** INSTRUCTIONS FOR THE TASK **
In the machine learning notes, what range is given as a good rule of thumb for batch size?

# Art and Science of Machine Learning

- You'll learn about aspects of machine learning that require some intuition, good judgment, and experimentation. We call it the art of ML

- We will learn the many knobs and levers involved in training a model. You will manually adjust them to see their effects on model performance

- You will learn how to tune them in an automatic way

- You'll be ready to spice things up by pinch of science

## The Art of ML

- Generalize a model, so that it performs well on unseen test data not just training data

- There are many strategies used in the ML to solve this problem. They are collectively known as regularization

### Regularization

- While training model, we will apply Ockham's Razor principle as our heuristic guide in favoring simpler models with less assumptions about the training

- We need to find the right balance between simplicity and accurate fitting of the training data

- There are also data set augmentation methods, noise robustness, sparse representation, and many more

- Regularization refers to any technique that helps generalize a model. A generalized model performs well not just on training data but also on never seen test data.

### L1 & L2 Regularizations

- L1 and L2 regularization methods represent model complexity as the magnitude of the weight vector, and try to keep that in check

- L1 regularization results in a solution that's more sparse. Sparsity in this context refers to the fact that some of the weights end up having the optimal value of zero

- This property of L1 regularization extensively used as a feature selection mechanism. Feature selection simplifies the ML problem by causing a subset of the weight to become zero

## Learning rate and batch size

- learning rate controls the size of the step in the weight space. If the steps are too small, training will take a long time. On the other hand, if the steps are too large, it will bounce around and could even miss the optimal point

- the gradient are computed within the batch. If the batch is not representative, the loss will jump around too much from botched batch

- batch size, controls the number of samples that gradient is calculated on. If batch size is too small, we could be bouncing around because the batch may not be a good enough representation of the input. On the other hand, if batch size is too large, training will take a very long time.

- As a rule of thumb, 40 to 100 tends to be a good range for batch size. It can go up to as high as 500

### Optimization

- the gradient descent which tries to find the minimum of last function by altering vait values.

- Momentum reduces learning rate when gradient values are small

- AdaGrad gives frequently occurring features lower learning rates

- AdaDelta improves AdaGrad by avoiding reducing learning rate to zero

- Adam is basically AdaGrad with a bunch of fixes

- Ftrl or follow the regularized leader works well on white models. At this time, Adam and ftrl make good defaults for deep neural networks as well as linear models

### Hand-Tuning ML Models

- Instead of setting number of epochs, you need to define number of steps. This is because number of epochs is not failure-friendly in distributed training

- There are a few rule of thumbs that may help guide you. When you monitor your training error, it should steadily decrease and typically, it's steeply at first, and then it should eventually plateau as the training converges.

** RECORDS SUPPLIED **
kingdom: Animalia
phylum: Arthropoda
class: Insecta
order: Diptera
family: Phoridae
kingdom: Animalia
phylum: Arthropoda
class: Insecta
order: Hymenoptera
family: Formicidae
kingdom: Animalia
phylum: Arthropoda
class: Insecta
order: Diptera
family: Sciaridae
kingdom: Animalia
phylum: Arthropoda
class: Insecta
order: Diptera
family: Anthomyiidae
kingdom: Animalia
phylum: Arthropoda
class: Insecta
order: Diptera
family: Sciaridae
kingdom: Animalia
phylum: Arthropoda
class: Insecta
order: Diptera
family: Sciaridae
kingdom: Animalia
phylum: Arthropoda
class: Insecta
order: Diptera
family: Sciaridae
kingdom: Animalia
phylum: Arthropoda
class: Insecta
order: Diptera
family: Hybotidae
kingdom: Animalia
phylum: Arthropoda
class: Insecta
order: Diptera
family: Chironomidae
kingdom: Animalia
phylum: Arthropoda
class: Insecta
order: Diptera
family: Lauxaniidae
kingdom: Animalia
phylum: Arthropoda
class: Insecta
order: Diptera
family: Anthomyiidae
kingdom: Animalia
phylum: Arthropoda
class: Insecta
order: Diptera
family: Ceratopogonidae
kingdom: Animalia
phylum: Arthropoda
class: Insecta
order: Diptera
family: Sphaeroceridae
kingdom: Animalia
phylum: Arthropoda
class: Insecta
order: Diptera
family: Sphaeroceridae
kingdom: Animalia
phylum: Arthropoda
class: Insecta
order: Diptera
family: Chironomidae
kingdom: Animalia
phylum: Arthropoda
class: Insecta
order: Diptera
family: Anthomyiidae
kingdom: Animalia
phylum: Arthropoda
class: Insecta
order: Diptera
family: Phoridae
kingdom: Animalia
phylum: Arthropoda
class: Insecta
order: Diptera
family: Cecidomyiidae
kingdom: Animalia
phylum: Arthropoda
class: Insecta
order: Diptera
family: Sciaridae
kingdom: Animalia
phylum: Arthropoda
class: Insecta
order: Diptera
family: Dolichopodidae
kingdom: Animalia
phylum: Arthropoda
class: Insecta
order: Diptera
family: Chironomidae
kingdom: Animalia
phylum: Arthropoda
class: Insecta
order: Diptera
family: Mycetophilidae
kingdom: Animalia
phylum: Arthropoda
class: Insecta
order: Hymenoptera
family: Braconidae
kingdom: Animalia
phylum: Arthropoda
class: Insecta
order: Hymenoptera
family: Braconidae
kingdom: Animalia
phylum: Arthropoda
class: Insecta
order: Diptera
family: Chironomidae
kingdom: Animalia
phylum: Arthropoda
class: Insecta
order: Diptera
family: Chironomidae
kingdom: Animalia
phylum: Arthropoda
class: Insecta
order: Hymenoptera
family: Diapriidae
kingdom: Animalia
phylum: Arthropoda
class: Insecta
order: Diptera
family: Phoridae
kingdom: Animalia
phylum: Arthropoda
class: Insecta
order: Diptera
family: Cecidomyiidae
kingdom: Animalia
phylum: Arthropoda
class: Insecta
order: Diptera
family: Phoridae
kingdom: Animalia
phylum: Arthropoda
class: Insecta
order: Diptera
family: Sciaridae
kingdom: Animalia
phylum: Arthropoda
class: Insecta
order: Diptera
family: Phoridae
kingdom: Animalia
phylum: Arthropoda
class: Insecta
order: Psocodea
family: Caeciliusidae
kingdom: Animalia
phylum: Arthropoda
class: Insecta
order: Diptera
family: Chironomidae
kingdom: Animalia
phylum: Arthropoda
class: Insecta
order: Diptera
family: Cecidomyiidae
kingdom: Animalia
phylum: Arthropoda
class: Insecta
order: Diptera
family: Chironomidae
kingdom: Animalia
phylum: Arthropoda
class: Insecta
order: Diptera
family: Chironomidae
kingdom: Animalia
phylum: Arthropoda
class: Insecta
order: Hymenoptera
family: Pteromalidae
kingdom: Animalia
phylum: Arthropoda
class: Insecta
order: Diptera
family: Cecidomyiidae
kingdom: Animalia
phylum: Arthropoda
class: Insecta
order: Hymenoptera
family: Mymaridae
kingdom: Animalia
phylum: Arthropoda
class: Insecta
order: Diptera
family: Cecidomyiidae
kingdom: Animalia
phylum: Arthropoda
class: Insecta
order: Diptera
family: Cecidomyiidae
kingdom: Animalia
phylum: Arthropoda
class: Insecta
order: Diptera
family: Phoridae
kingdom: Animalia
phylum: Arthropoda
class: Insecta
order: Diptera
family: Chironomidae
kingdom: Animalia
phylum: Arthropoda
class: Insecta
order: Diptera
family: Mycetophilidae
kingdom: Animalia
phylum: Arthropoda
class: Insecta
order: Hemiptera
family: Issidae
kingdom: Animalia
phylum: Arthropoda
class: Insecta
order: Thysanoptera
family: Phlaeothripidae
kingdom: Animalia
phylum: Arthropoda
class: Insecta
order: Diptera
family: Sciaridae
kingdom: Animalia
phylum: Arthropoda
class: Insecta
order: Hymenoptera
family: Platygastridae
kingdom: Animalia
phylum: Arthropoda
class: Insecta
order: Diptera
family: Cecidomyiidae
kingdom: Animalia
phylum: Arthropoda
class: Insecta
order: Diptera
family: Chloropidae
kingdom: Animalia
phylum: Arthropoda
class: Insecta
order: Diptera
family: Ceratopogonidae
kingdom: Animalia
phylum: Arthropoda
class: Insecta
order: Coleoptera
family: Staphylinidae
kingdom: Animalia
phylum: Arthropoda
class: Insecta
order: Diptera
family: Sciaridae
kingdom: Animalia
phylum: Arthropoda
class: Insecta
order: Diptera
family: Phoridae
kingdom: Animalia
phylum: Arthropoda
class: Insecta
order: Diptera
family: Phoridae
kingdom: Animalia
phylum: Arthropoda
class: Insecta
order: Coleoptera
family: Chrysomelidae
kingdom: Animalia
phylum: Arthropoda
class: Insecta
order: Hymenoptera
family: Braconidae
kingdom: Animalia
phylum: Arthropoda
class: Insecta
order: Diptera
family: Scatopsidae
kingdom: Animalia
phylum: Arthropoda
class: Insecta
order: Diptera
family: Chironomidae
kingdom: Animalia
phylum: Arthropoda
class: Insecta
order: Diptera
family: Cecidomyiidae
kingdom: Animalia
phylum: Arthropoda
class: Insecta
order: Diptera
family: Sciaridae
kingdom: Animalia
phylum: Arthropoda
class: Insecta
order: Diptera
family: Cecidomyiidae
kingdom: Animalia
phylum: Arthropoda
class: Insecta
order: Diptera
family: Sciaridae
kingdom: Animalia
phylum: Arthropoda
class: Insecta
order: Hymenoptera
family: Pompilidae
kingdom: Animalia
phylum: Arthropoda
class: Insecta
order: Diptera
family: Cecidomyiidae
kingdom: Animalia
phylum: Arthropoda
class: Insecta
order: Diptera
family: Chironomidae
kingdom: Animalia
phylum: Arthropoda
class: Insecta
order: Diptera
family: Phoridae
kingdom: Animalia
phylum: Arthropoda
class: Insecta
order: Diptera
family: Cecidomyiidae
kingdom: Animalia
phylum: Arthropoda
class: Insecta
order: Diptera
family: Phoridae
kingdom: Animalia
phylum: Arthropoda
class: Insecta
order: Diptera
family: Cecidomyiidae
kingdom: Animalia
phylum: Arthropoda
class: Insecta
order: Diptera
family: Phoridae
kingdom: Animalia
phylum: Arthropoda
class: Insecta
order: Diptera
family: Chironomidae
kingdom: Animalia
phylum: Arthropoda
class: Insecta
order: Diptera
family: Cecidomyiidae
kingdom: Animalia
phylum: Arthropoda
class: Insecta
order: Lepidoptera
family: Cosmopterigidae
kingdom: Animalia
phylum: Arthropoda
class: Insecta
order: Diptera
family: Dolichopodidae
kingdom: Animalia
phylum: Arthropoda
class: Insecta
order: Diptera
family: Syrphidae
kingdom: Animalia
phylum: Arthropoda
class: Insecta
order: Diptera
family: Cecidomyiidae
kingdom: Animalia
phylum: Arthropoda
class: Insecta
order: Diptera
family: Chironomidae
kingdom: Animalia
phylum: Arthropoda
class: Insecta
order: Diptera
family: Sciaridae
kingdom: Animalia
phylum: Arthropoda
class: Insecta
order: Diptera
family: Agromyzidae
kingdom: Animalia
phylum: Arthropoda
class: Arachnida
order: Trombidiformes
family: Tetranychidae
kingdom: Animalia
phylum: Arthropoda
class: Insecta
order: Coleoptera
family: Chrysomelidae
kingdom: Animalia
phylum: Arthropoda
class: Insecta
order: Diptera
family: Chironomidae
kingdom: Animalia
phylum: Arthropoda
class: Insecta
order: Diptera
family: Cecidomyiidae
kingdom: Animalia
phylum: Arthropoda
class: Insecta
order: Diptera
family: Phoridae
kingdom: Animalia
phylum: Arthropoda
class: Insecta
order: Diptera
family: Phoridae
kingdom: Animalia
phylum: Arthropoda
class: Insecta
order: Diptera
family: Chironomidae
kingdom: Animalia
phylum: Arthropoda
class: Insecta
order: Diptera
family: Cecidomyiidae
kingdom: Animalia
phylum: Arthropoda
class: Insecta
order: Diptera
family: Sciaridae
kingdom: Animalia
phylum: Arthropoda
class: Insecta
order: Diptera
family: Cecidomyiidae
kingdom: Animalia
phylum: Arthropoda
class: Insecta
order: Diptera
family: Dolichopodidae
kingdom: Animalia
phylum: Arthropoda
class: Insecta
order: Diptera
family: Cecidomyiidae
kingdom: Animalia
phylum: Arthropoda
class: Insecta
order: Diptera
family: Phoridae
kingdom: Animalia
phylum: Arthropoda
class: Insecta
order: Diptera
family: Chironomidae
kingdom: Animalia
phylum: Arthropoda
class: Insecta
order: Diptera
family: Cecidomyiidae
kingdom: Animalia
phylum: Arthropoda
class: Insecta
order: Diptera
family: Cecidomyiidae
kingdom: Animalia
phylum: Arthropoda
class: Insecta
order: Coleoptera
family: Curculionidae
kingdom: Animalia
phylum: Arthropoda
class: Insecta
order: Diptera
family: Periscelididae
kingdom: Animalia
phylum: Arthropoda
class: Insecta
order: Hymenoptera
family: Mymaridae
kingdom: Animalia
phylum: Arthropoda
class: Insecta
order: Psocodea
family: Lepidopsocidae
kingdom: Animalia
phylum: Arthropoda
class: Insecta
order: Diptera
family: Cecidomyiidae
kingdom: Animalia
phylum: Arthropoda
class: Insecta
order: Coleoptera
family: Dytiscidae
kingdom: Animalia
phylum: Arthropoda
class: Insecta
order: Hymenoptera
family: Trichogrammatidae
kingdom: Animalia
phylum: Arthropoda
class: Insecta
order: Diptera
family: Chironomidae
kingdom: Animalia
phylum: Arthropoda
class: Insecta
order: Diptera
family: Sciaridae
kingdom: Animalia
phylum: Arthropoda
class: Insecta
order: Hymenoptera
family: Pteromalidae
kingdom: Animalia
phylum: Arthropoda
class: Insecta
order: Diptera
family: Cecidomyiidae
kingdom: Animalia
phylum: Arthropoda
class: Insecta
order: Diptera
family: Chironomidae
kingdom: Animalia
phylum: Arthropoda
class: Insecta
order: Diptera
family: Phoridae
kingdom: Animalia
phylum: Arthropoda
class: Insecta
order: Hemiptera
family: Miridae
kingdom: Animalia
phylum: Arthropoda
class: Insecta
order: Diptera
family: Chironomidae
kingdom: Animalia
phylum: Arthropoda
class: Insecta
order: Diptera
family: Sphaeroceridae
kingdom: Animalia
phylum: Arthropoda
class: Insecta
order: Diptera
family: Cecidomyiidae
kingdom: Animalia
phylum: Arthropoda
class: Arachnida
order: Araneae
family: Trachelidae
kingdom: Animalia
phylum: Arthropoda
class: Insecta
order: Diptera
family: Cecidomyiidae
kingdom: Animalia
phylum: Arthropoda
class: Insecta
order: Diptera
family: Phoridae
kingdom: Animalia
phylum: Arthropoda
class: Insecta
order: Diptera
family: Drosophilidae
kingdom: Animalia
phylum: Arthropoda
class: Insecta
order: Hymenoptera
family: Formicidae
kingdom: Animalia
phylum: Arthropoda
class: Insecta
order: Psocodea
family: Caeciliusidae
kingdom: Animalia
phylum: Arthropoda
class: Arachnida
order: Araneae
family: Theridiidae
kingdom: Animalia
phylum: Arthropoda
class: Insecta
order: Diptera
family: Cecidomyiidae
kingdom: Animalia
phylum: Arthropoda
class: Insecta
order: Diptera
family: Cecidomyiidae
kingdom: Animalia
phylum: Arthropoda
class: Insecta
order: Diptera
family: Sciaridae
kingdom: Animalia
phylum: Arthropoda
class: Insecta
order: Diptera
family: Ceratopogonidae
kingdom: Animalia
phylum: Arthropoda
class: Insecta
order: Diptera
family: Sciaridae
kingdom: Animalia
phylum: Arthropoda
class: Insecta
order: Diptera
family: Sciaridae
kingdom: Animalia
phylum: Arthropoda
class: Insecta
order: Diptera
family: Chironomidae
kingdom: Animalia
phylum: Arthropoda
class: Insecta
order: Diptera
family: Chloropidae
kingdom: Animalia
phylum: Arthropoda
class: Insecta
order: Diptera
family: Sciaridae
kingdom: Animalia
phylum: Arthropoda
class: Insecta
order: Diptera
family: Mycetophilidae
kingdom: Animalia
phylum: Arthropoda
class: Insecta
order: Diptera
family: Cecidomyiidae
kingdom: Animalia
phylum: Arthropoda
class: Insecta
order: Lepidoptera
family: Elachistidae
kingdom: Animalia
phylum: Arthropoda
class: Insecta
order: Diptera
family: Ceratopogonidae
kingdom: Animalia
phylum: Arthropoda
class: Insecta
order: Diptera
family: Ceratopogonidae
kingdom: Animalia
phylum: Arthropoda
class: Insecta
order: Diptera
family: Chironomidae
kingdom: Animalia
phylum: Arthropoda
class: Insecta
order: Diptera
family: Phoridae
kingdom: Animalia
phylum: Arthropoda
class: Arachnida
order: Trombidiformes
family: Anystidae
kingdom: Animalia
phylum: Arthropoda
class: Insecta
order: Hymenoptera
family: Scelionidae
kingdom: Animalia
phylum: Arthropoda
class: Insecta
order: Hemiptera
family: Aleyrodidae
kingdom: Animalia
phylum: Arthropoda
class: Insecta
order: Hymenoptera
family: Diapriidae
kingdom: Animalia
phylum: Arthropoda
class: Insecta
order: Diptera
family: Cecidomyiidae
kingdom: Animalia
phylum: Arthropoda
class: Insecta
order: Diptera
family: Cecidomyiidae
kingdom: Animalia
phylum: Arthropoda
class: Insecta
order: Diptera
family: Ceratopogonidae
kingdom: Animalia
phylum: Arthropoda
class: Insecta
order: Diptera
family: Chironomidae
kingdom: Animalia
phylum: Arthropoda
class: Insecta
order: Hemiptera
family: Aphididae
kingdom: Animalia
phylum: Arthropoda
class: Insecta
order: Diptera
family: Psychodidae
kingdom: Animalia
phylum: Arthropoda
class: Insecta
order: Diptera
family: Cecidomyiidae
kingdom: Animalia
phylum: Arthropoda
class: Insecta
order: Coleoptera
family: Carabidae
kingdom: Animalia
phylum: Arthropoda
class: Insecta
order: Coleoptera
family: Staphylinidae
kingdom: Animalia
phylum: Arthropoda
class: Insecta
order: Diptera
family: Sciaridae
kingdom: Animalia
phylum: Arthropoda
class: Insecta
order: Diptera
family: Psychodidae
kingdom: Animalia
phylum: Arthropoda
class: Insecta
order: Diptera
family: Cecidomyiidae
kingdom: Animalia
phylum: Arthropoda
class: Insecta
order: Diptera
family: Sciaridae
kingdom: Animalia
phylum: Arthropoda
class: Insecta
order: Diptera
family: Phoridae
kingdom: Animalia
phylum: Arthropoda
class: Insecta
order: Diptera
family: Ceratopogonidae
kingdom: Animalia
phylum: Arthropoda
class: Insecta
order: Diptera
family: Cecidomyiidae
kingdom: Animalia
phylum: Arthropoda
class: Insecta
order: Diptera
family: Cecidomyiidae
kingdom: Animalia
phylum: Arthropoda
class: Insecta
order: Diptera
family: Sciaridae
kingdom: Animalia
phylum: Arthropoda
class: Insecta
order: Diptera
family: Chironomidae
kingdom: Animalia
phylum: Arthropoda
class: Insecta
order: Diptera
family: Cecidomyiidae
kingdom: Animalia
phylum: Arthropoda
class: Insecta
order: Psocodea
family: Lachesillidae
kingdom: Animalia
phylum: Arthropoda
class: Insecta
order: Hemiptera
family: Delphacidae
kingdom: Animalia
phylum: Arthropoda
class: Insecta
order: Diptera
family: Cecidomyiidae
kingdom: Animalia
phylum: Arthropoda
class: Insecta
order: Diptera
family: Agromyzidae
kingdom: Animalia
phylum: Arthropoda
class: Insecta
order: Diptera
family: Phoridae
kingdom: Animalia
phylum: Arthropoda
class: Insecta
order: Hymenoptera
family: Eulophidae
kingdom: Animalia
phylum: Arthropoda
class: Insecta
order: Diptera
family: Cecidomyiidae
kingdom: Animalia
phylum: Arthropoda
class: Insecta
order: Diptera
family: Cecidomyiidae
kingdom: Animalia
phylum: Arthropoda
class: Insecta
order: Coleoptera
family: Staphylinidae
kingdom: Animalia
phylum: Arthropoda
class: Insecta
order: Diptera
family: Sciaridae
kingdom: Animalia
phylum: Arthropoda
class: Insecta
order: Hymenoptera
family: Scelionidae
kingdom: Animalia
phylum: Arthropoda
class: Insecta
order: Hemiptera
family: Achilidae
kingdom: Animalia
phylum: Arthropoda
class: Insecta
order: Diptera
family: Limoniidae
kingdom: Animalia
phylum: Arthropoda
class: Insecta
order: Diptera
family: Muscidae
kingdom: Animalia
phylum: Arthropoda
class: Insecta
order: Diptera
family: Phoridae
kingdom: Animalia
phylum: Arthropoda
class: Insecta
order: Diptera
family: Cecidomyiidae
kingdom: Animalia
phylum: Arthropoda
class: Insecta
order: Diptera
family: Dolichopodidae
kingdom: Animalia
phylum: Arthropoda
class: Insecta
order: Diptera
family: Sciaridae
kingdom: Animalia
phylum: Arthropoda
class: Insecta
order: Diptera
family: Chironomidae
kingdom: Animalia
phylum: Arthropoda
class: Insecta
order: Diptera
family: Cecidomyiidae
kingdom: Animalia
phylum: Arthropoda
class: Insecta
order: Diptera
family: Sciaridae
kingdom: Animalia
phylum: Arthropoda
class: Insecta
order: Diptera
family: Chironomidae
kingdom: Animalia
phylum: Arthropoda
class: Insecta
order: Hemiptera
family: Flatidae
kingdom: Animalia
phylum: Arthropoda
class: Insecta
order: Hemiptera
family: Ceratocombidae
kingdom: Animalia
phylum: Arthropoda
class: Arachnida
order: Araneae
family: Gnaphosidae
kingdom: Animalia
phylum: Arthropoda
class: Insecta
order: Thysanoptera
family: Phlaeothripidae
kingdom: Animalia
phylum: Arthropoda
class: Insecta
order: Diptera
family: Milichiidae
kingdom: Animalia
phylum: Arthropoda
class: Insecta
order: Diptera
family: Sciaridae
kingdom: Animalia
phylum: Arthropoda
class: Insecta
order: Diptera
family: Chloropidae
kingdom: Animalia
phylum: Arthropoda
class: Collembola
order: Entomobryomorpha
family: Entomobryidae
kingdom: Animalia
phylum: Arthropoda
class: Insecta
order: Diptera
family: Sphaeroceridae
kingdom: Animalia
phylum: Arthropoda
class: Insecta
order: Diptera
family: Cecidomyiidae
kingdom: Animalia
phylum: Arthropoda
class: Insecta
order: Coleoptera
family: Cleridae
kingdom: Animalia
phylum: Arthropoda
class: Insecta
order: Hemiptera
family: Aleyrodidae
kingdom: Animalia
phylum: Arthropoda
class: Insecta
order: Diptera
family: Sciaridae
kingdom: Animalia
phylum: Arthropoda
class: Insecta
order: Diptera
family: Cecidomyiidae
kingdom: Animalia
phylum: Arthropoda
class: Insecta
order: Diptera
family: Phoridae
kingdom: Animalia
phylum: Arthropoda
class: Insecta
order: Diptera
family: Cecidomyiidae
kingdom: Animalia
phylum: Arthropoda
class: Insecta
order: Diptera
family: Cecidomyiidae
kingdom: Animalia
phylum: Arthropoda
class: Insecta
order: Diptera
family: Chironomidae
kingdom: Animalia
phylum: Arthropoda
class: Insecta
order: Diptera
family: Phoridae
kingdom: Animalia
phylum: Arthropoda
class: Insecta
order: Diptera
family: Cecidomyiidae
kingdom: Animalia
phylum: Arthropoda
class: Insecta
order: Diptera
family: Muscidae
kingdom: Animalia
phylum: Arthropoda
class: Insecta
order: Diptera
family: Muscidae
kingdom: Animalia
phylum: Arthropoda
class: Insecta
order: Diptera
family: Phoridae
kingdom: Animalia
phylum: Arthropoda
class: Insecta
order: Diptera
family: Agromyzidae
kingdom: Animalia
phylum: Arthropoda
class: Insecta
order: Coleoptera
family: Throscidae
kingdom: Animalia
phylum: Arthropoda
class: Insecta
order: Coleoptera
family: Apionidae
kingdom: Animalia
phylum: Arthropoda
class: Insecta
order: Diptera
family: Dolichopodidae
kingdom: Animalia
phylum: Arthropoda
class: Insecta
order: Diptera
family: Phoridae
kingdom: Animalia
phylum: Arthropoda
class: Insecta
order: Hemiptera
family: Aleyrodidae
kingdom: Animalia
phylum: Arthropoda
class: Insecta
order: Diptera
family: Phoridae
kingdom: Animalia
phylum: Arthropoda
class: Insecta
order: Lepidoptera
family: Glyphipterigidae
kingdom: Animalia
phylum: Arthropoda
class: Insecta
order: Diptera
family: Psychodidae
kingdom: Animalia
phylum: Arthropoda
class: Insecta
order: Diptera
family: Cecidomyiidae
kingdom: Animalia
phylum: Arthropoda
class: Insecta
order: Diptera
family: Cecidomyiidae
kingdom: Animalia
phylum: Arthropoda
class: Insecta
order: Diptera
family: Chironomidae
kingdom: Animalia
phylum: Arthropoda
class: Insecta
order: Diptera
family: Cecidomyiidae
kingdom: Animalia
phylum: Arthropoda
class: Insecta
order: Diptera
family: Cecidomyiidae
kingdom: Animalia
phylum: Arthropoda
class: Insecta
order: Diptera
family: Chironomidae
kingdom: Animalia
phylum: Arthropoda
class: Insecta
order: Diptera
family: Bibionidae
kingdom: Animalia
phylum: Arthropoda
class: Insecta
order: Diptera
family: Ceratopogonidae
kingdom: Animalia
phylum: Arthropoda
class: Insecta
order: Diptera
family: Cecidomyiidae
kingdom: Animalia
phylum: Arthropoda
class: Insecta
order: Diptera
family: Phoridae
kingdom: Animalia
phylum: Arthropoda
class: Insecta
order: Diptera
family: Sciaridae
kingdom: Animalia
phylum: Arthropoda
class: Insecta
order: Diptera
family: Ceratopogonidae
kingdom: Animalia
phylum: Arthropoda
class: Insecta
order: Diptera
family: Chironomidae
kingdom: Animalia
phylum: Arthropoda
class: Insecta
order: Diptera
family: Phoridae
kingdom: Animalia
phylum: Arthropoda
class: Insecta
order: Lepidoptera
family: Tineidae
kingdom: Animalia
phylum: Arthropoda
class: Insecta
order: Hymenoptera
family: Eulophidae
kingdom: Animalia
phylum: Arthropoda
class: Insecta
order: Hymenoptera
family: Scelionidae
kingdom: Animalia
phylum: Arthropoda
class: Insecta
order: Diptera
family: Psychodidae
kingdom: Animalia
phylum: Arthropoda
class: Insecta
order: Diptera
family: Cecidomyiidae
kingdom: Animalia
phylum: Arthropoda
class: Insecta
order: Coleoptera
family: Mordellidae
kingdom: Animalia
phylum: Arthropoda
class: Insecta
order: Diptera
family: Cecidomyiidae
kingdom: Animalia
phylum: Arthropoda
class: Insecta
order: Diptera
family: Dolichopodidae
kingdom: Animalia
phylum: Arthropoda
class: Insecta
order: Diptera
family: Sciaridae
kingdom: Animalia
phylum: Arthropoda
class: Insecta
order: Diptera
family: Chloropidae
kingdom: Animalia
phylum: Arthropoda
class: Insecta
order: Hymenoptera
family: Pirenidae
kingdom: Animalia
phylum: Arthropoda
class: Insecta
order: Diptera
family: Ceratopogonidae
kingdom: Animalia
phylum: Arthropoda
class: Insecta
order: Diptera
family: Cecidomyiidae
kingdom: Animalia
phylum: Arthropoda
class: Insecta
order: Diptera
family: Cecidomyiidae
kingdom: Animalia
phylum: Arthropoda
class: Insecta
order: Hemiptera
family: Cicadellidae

** WRITTEN RESPONSE **
40 to 100, and it can go as high as 500.